Ravi Sandhu, Ph.D.
The Lutcher Brown Distinguished Chair in Cyber Security
The Lutcher Brown Distinguished Chair in Cyber Security was established in 2004. In 2003, former UTSA President Ricardo Romo pledged $7 million of the endowment’s corpus to fund seven Lutcher Brown Distinguished Chairs that has provided a perpetual source of funding to support the holder’s research and teaching activities.

Ravi Sandhu, Ph.D.

The Lutcher Brown Distinguished Chair in Cyber Security

Professor, Computer Science

Ravi Sandhu is the Lutcher Brown Distinguished Chair in Cyber Security, executive director and chief scientist for UTSA’s Institute for Cyber Security, and director and lead principal investigator for the NSF Center for Security and Privacy Enhanced Cloud Computing (C-SPECC).

A prolific and highly cited author, Sandhu’s research has been funded by the US National Science Foundation (NSF), NSA, NIST, DARPA, AFOSR, ONR, AFRL and private industry. His seminal papers on role-based access control established it as the dominant form of access control in practical systems. His numerous other models and mechanisms have also had considerable real-world impact. Sandhu has consulted for leading industry and government organizations, and has lectured all over the world.

He is an inventor on more than 30 security technology patents and has accumulated over 42,000 Google Scholar citations for his papers. Sandhu also served as the editor-in-chief of the IEEE Transactions on Dependable and Secure Computing, and previously as the founding editor-in-chief of ACM Transactions on Information and System Security.  

At the Institute for Cyber Security, Sandhu leads multiple teams conducting research on cyber security and privacy domains including cloud computing, internet of things, cyber-physical systems, smart communities, information sharing, data provenance and social computing, in collaboration with researchers all across the world. The goals of C-SPECC are to become nationally recognized for excellence in research and innovation in secure cloud computing, to increase participation among underrepresented minorities in high-tech computing and to pursue innovative research-based educational strategies for high school and college students. 

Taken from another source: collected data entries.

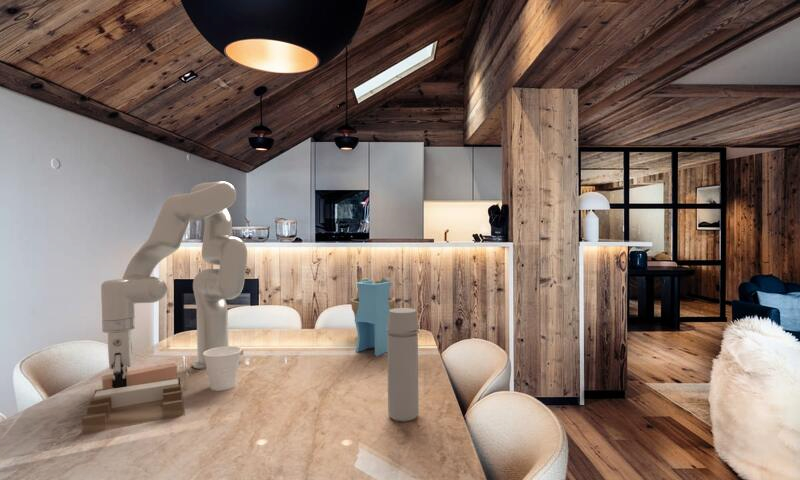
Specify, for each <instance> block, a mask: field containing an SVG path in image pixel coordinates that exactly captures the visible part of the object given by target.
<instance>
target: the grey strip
mask: <svg viewBox="0 0 800 480" xmlns="http://www.w3.org/2000/svg"><path fill="white" fill-rule="evenodd" d="M172 386H178V379H173V380H167V381H160V382H154V383H147V384H141V385H134V386H128V387H121V388H115V389H108V390H102V391H96V394H95V393H94V396H93V399H97V398H103V397H109V396H111V405H112V408H116V407H121V406H127V405H133V404H139V403H145V402H151V401H157V400H162V399H163V388H166V387H172Z"/></svg>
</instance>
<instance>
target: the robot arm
mask: <svg viewBox="0 0 800 480" xmlns="http://www.w3.org/2000/svg"><path fill="white" fill-rule="evenodd" d="M236 199H237V191H236V188H235V187H234V185H232V184H231V183H229V182H227V181H213V182H211V181H210V182H203V183H199V184H196V185H194V186H193V187H192V188H191V190H190V192H189V193H181V194H173V195H170V196H168V197H167V198H166V199H165V200H164V202H163V204H162V205H161V209H160V211H159V214H158V215H157V218H156V220H155V223H154V226H153V227H152V230H151V232H150V235H149V237H148V239H147V241H145V243H143V245H141V246H140V248H139V249H138V250H137V252H136V253H135V254H134V255H133V256H132V258H131V259H130V261H129V263H128V264H127V266H126V269H125V271H124V273H123V276H122V278H120V279H119V278H118V279H117V278H116V279H108V280H105V281H104V282H102V284H101V287H100V296H101V324H102V325H101V326H102V327H101V328H102V333H105V334H107V355H108V357H107V358H108V366H109V369H110V370H112V374H113V380H112V388H114V389H115V388H121V387H127V379H126V378H125V372H126V371H128V368H130V367H131V366H132V363H133V358H134V357H133V341H132V338H133V337H132V331H133V330H135V328H136V320H135V319H136V318H135V316H136V315H135V305H136V304H152V303H157V302H159V301H161V300H162V299H163V298H164V297H165V296H166V295H167V292H168V286H167V284H166V282H165V281H164V280H163V279H162V278H159V277H156V276H151V275H152V274H153V272H154V270H155V268H156V267H157V266H158V264H159V263H160V262H161V261H163V260H164V259H165V258H167V257H169V256H170V255H172V254H174V253H175V252H176V251H177V250H179V248H180V246H181V245H182V244H181V243H182V241H183V239H184V237H185V233H186V231H187V229H188V226H189V223H190V222H198V221H202V220H204V229H203V236H202V237H203V238H202V245H201V257H202V260H203V261H204V262H205V263H207V264H209V265H214V266H219V268H206V269H203V270H200V271H199V272H198V273H197V274H196V275H195V276H194V279H193V281H192V290H193V294H194V295H193V296H194V299H195V305H196V307H195V308H196V334H197V335H196V336H197V337H196V341H197V342H196V344H197V359H195V360H194V361H192V367H193V368H195V369H199V370H207V368H206V363H205V359H204V355H203V352H205V351H207V350H209V349H213V348H218V347H227V346H229V316H228V315H229V314H228V313H229V310H228V309H229V308H228V305H227V300H234V299H236V298H238V296H240V295H241V293H242V291H243V289H244V285H245V279H246V272H247V262H248V249H247V245H246V244H245V242H244V241H243V240H242V239H241V238H239V237H237V236H232V232H233V229H232V228H233V222H232V221H233V220H232V216H231V213H230V212H229V210H228V209H229V208H230V207H232V206H233V205H234V203H235V202H236ZM243 355H244V349H243V348H241V352H240V356H243Z"/></svg>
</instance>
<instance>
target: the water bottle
mask: <svg viewBox="0 0 800 480" xmlns="http://www.w3.org/2000/svg"><path fill="white" fill-rule="evenodd" d="M386 330H387V332H388V334H387V352H386V353H387V411H388V416H389V417H390V418H391V419H392V420H394V421H396V422H403V423H404V422H410V421H412V420H415V419H416V418H417V416H418V415H419V410H420V409H419V345H418V344H419V341H418V340H419V339H418V338H419V337H418V336H419V333H421V331H420V330H419V320H418V310H417V309H416V308H411V307H397V308H396V307H395V309H391V310H389V315H388V327H387V329H386Z"/></svg>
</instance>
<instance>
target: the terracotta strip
mask: <svg viewBox="0 0 800 480" xmlns="http://www.w3.org/2000/svg"><path fill="white" fill-rule="evenodd" d="M125 378H126V379H127V387H128V386H134V385H141V384H147V383H154V382H160V381H163V380H166V379H173V378H178V365H177V364H176V363H175V362H171V363H170V362H169V363H165V364H160V365H154V366H149V367H148V366H147V367H144V368H138V369H132V370H127V371H126V372H125ZM112 380H113V373H112V374H105V375H101V376H100V383H101V384H100V387H101V388H100V389H107V388H112Z"/></svg>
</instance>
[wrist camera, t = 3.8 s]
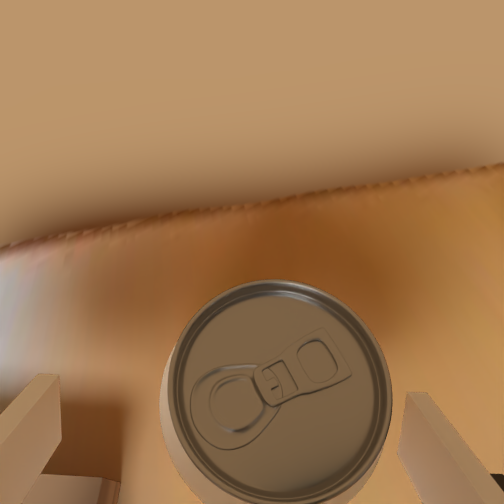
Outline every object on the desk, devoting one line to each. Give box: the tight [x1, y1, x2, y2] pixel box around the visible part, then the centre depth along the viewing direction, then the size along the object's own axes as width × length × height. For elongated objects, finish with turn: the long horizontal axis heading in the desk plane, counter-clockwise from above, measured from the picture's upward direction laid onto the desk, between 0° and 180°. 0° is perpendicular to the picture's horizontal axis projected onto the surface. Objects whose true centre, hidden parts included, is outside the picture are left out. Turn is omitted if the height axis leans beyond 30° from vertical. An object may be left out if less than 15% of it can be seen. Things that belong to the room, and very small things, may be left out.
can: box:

Sandhu has been elected as a fellow to the National Academy of Inventors. He is also a fellow of IEEE, ACM and the American Association for the Advancement of Science, and has received numerous awards from the IEEE, ACM, National Security Agency, National Institute for Standards and Technology and the International Federation for Information Processing, including the 2018 IEEE Innovation in Societal Infrastructure award for seminal work on role-based access control.

Before joining UTSA’s faculty in 2007Sandhu was on the faculty at George Mason University (1989-2007) and Ohio State University (1982-1989). He received BTech and MTech degrees from IIT Bombay and Delhi, and earned MS and PhD degrees from Rutgers University.